=== Selected excerpt ===

Shiv: Exactly. No favorite portfolio companies. It is a power law business. I assume there's some favorites, but I'd love to hear what comes to mind as far as companies you've invested in? I mentioned Abridge, so maybe you can refresh our audience on that one, too, because I think we're both really excited about that one.
Morgan: Yeah, happy to talk about Abridge. Maybe just to give folks a survey...my work at Bessemer is super broad. We'll invest in anything from health care delivery businesses -- so companies that are actually providing services, both brick and mortar and virtual. Some of the investments I've worked on in that space have included Hinge Health in the musculoskeletal care space. Ginger, now Headspace, in mental and behavioral health. So, a large focus on the payer-provider world.
And then I'd say, also in the biomedical kind of AI realm, I've worked with a company called Subtle Medical that spun out of Stanford and is using deep learning to accelerate medical imaging. So, taking that ninety-minute MRI that maybe one of our listeners has had and shortening it down to fifteen minutes by taking low-quality, low-resolution images and using denoising algorithms to bring them to clinical diagnostic read quality. A number of really exciting applications there also in terms of lowering gadolinium or contrast dose for imaging and being able to use kind of algorithmic contrast to enhance imaging. So, clearly relevant for patients with renal conditions and also in children.
And then Abridge, which you mentioned, is I think relevant for this podcast as a physician focused startup and also physician founded startup. Abridge essentially transforms the physician patient dynamic conversation by allowing doctors to capture all of the rich information and stories that patients share at the point of care into the medical record ambiently without having to sit in front of their computer and type it all out themselves. What's so exciting about the company is they're using a lot of the technology that we've been talking about -- large language models, generative AI -- to capture and transcribe this information that patients are providing every day and structure it in ways that are useful for downstream tasks.
One such example that you and I know well is writing the medical note that drives a lot of the downstream billing tasks that hospitals rely on to keep the lights on, but also generating other documentation like summaries for patients at appropriate reading levels or in their native language so that they understand what happened and can share what the doctor said or what was learned in the visit with loved ones and caretakers.
I think what's so special is -- as I talked about earlier in our conversation -- a guiding light in my career has been how we take this sacred one-to-one relationship and scale it one to many, and Abridge is the company that does just that. It takes the sacred patient provider conversation and empowers doctors to do so many other things when that's captured correctly and without additional burden on their part. So, very excited about that company.
I actually find that I use Abridge every day as a medical student. As a funny story, the other day, about a month ago, I had to take an OSCE -- which, for folks who aren't familiar is a structured kind of clinical exam that we take as medical students with patient actors -- and I was abruptly reminded of the reality of medicine when I was told I wasn't going to be able to use Abridge to take my notes in my visit with the OSCE actors and had to resort back to pen and paper. And anyone in medicine who's had to make that transition back...like, writing on pen and paper when you're wearing gloves and have PPE on like the whole thing. I mean, it's a total mess. So in that moment, it clicked for me like, you know, Abridge is the future, and it's one of the companies I'm really excited about.

===

Required action 1
Reproduce the interview passage from "I actually find" to "really excited about.".
Required action 2
In the interview, which university did Subtle Medical spin out of?
The records have no connection to the interview.

=== Supplied material ===

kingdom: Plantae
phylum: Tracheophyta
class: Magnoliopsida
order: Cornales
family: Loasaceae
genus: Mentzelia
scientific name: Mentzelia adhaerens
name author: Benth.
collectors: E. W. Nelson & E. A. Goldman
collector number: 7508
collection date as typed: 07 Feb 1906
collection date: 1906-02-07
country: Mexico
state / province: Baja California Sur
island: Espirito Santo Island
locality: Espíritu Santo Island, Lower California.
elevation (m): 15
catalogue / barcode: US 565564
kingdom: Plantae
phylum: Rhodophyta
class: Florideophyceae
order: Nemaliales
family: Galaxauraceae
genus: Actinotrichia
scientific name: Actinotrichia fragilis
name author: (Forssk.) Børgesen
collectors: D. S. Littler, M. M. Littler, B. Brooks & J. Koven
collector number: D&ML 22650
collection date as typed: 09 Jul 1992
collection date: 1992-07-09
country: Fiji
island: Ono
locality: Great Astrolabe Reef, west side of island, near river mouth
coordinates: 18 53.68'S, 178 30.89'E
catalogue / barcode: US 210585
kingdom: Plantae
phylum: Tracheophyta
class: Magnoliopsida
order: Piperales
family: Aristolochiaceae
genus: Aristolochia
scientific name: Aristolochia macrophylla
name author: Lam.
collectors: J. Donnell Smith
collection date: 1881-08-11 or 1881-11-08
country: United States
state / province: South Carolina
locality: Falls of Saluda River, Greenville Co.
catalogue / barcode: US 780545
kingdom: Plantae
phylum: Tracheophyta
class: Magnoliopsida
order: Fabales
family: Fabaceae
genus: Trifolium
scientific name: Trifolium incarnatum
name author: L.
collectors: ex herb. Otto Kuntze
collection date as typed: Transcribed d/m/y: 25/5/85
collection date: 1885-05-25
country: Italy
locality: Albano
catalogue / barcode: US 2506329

===

Exercise output 1
I actually find that I use Abridge every day as a medical student. As a funny story, the other day, about a month ago, I had to take an OSCE -- which, for folks who aren't familiar is a structured kind of clinical exam that we take as medical students with patient actors -- and I was abruptly reminded of the reality of medicine when I was told I wasn't going to be able to use Abridge to take my notes in my visit with the OSCE actors and had to resort back to pen and paper. And anyone in medicine who's had to make that transition back...like, writing on pen and paper when you're wearing gloves and have PPE on like the whole thing. I mean, it's a total mess. So in that moment, it clicked for me like, you know, Abridge is the future, and it's one of the companies I'm really excited about.

Exercise output 2
Stanford